Gliesmarode

Geplündert, verwüstet, niedergebrannt

Wappen von Gliesmarode

Mit der Magniurkunde findet auch Gliesmarode 1031 seine erste urkundliche Erwähnung. Abgeleitet vom Personennamen Glismoth (glisian = glänzen, mod = Mut, roth = roden) entsteht der Ortsname Glismoderoth. Im Laufe der Jahrhunderte wird er häufig abgewandelt. Mundartlich, also plattdeutsch, sagte man noch zu Beginn des 20.Jahrhunderts "Glissenroe".

Ob es sinnvoll war, so nah an der Stadt zu roden, wird besonders im späteren Mittelalter gefragt worden sein. Denn bei den Kriegen zwischen den Truppen des Herzogs und denen der Hansestadt ist Gliesmarode zwischen 1492 und 1606 mehrmals geplündert, verwüstet und niedergebrannt, aber immer wieder aufgebaut worden. Mal soll man die Herzoglichen, mal die Braunschweiger unterstützt haben.
_ _ _ _ _ _ _
## DEINE AUFGABE
In welchem Jahr wird Gliesmarode laut dem Lesetext zum ersten Mal urkundlich erwähnt?

## MITGELIEFERTES MATERIAL
_ _ _ _ _ _ _
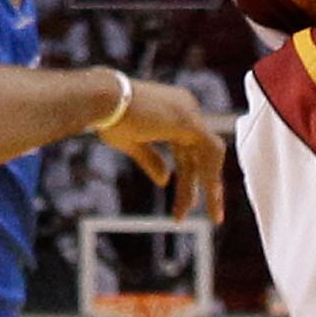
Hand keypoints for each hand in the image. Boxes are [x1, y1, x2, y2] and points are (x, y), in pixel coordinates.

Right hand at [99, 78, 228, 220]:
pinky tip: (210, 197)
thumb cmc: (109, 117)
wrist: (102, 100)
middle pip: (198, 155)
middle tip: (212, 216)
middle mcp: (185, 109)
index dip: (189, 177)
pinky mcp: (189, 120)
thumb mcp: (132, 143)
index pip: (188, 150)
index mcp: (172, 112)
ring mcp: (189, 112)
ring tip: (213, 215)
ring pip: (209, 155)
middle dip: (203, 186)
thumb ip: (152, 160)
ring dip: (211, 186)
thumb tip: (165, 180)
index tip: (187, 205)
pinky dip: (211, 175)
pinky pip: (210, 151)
_ _ _ _ _ _ _
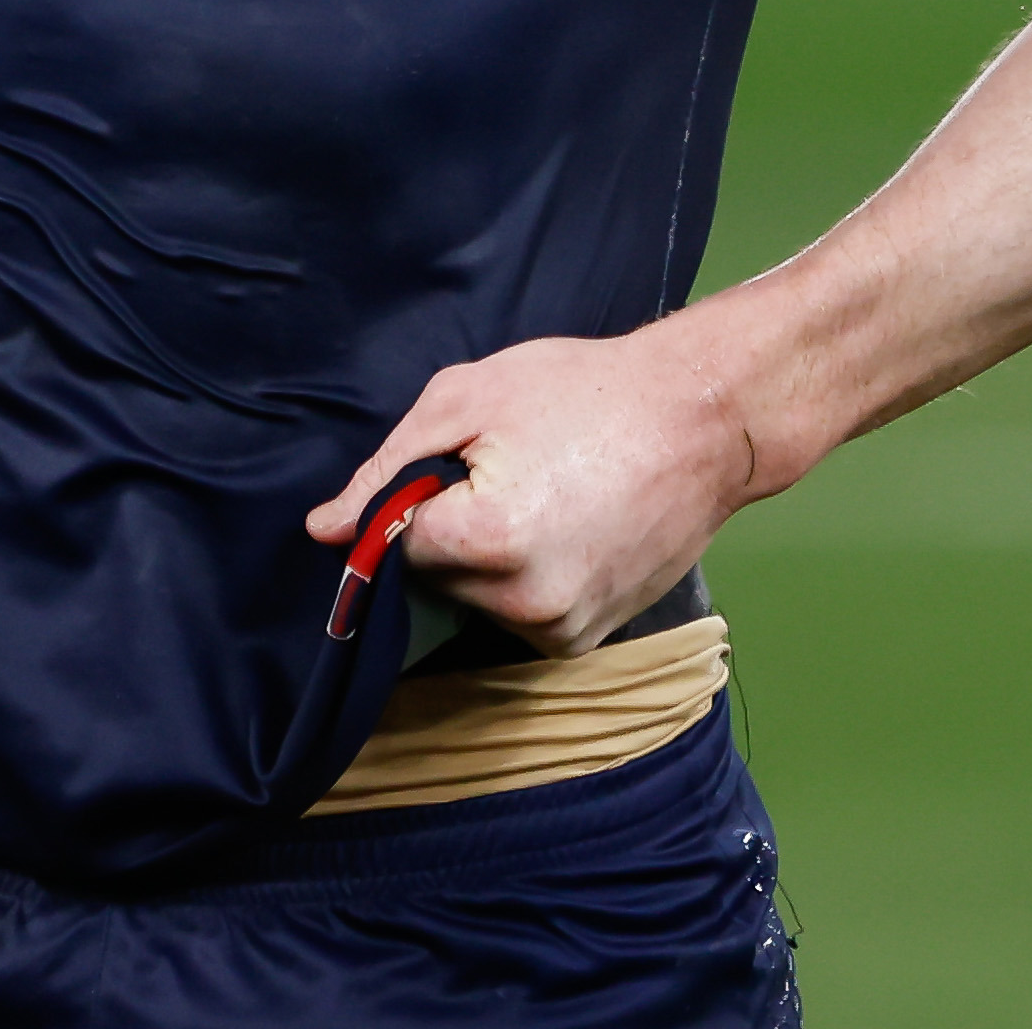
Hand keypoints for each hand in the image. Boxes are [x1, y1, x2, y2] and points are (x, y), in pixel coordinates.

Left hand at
_ _ _ _ _ _ _
## ERGEBNIS DER ÜBUNG
1031, mit der Magniurkunde.